Martin Seward, ‎vice president for small & medium enterprises at American Express Australia, said by sticking with tried and tested cash flow management methods, businesses are burning through available cash in the bank and limiting their room to drive forward strategic objectives.
“When credit is used to manage predictable cash flow, CFO can unlock hidden value in their business as well as ease the burden of cash flow management,” Mr Seward said.
“While cash flow management will always be a top priority for CFO in mid-sized Australian companies, the role of the modern CFO has evolved to become a key strategic lead within the business.
“In an increasingly competitive economy, the modern CFO cannot afford to miss business opportunities due to cash flow pressures nor expend all their energies pouring over the weekly ebb and flow of cash.”

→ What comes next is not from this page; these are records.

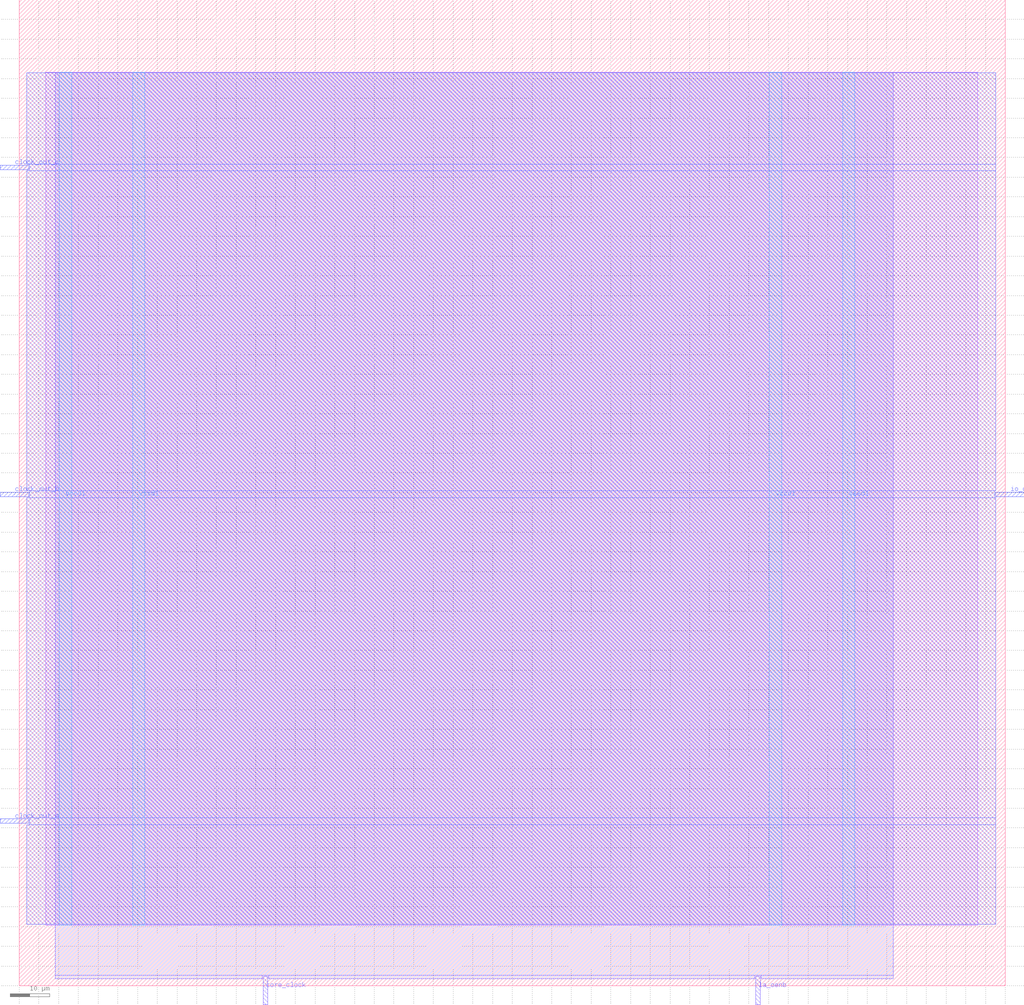
<source format=lef>
VERSION 5.7 ;
  NOWIREEXTENSIONATPIN ON ;
  DIVIDERCHAR "/" ;
  BUSBITCHARS "[]" ;
MACRO clock_mux
  CLASS BLOCK ;
  FOREIGN clock_mux ;
  ORIGIN 0.000 0.000 ;
  SIZE 250.000 BY 250.000 ;
  PIN clock_out_a
    DIRECTION OUTPUT TRISTATE ;
    USE SIGNAL ;
    PORT
      LAYER Metal3 ;
        RECT -4.800 41.160 2.400 42.280 ;
    END
  END clock_out_a
  PIN clock_out_b
    DIRECTION OUTPUT TRISTATE ;
    USE SIGNAL ;
    PORT
      LAYER Metal3 ;
        RECT -4.800 124.040 2.400 125.160 ;
    END
  END clock_out_b
  PIN clock_out_c
    DIRECTION OUTPUT TRISTATE ;
    USE SIGNAL ;
    PORT
      LAYER Metal3 ;
        RECT -4.800 206.920 2.400 208.040 ;
    END
  END clock_out_c
  PIN core_clock
    DIRECTION INPUT ;
    USE SIGNAL ;
    PORT
      LAYER Metal2 ;
        RECT 61.880 -4.800 63.000 2.400 ;
    END
  END core_clock
  PIN io_clock
    DIRECTION INPUT ;
    USE SIGNAL ;
    PORT
      LAYER Metal3 ;
        RECT 247.600 124.040 254.800 125.160 ;
    END
  END io_clock
  PIN la_oenb
    DIRECTION INPUT ;
    USE SIGNAL ;
    PORT
      LAYER Metal2 ;
        RECT 186.760 -4.800 187.880 2.400 ;
    END
  END la_oenb
  PIN vccd1
    DIRECTION INOUT ;
    USE POWER ;
    PORT
      LAYER Metal4 ;
        RECT 10.170 15.380 13.270 231.580 ;
    END
    PORT
      LAYER Metal4 ;
        RECT 190.170 15.380 193.270 231.580 ;
    END
  END vccd1
  PIN vssd1
    DIRECTION INOUT ;
    USE GROUND ;
    PORT
      LAYER Metal4 ;
        RECT 28.770 15.380 31.870 231.580 ;
    END
    PORT
      LAYER Metal4 ;
        RECT 208.770 15.380 211.870 231.580 ;
    END
  END vssd1
  OBS
      LAYER Metal1 ;
        RECT 6.720 15.380 243.040 231.580 ;
      LAYER Metal2 ;
        RECT 9.100 2.700 221.620 231.470 ;
        RECT 9.100 1.820 61.580 2.700 ;
        RECT 63.300 1.820 186.460 2.700 ;
        RECT 188.180 1.820 221.620 2.700 ;
      LAYER Metal3 ;
        RECT 1.960 208.340 247.600 231.420 ;
        RECT 2.700 206.620 247.600 208.340 ;
        RECT 1.960 125.460 247.600 206.620 ;
        RECT 2.700 123.740 247.300 125.460 ;
        RECT 1.960 42.580 247.600 123.740 ;
        RECT 2.700 40.860 247.600 42.580 ;
        RECT 1.960 15.540 247.600 40.860 ;
  END
END clock_mux
END LIBRARY


</source>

Effective cash flow can unlock additional funds to help logistics CFOs capitalise on business opportunities. With extended cash flow in the business, these CFOs said they would fund staff training (53%), hire staff (41%) or purchase new equipment (47%). Additionally, nearly one third of businesses (29%) would increase their investment in innovation and R&D.
“The benefits of using credit as a cash flow management tool are threefold – an extended interest free period delays upfront payment, keeping cash in the business for longer, while lining supplier payments up with statement cycles helps receivables arrive before expenses are due”, Mr Seward said.
“Thirdly, early payment discounts can be negotiated with suppliers by creating a history of reliable on-time payment.”